En cette fin d'année, il est l'heure de se rappeler les quelques films qui de 2021 restent, dans les mémoires je ne sais pas, en tout cas dans la mienne. France est assurément de ceux-là, plus que tout autre même. Ce n'est pourtant pas le meilleur film de l'année, mais c'est certainement le plus étonnant.

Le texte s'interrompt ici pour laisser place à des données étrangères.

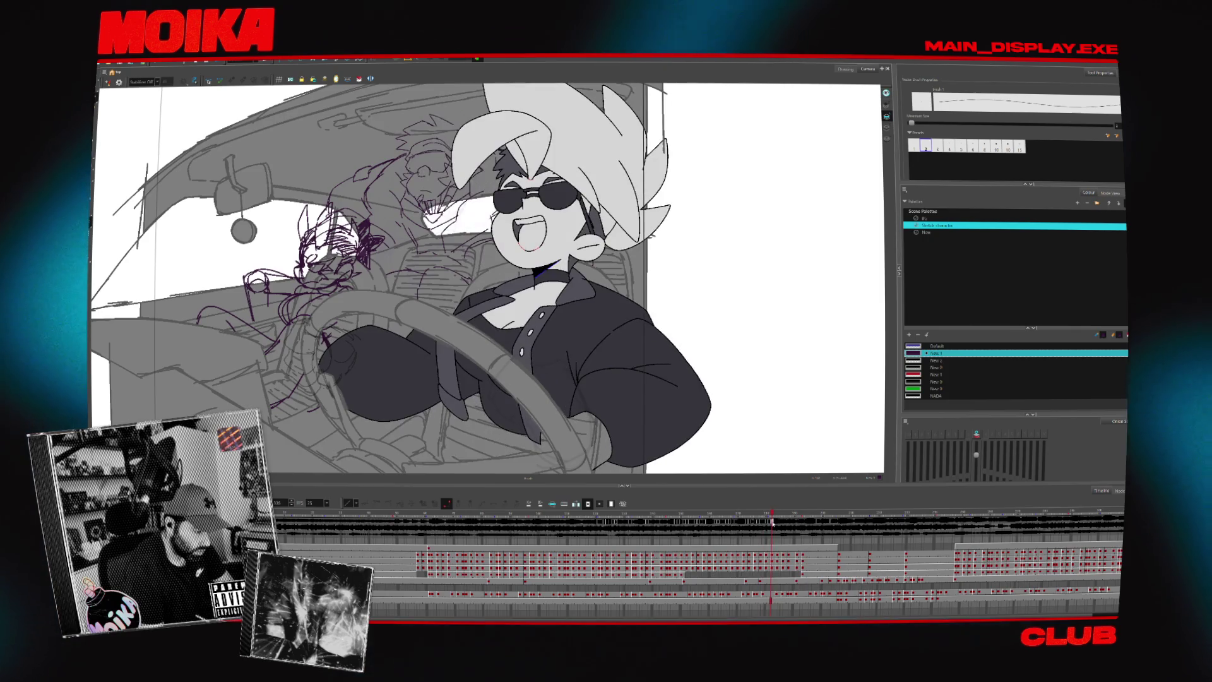
key("alt+z")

Déjà, c'est la première fois que j'aime un film de Bruno Dumont, qui je trouve est un cinéaste dont on perçoit - je perçois - trop l'ambition et pas assez le talent. Je vois bien qu'il cherche la grâce dans le nul, mais cette grâce, je ne la vois pas. Je ne vois que la recherche de la grâce. Avec France, la grâce, je l'ai vue. Même après, j'ai essayé Twentynine Palms et La Vie de Jésus et ça n'a pas marché. Il n'y a que France qui m'aille.
Qu'y a-t-il de plus dans ce film alors ? D'abord il y a des choses triviales : il y a Paris, le luxe, les incroyables tenues de Léa Seydoux, et oui j'avoue tout ça me plaît, ou plutôt m'attire, davantage que la misère du Nord-Pas-de-Calais. Il y a aussi cet appartement totalement improbable, une espèce de cercueil géant pour bourgeois déprimés ; on n'a jamais vu ça, ni au cinéma ni dans la vie, c'est une pure création, ça dépasse totalement le cadre de la critique des médias dans lequel on pourrait bêtement enfermer le film. Ce qui est beau avec cet appartement c'est qu'on ne peut pas le réduire à une idée ; on ne peut pas dire : cet appartement veut dire que (que France est déprimée, que sa vie est d'une tristesse sans nom, qu'elle a un goût plus que douteux en matière de décoration... - bien sûr il y a un peu de tout ça mais il y a plus). En un mot, cet appartement est évocateur, il n'est pas signifiant.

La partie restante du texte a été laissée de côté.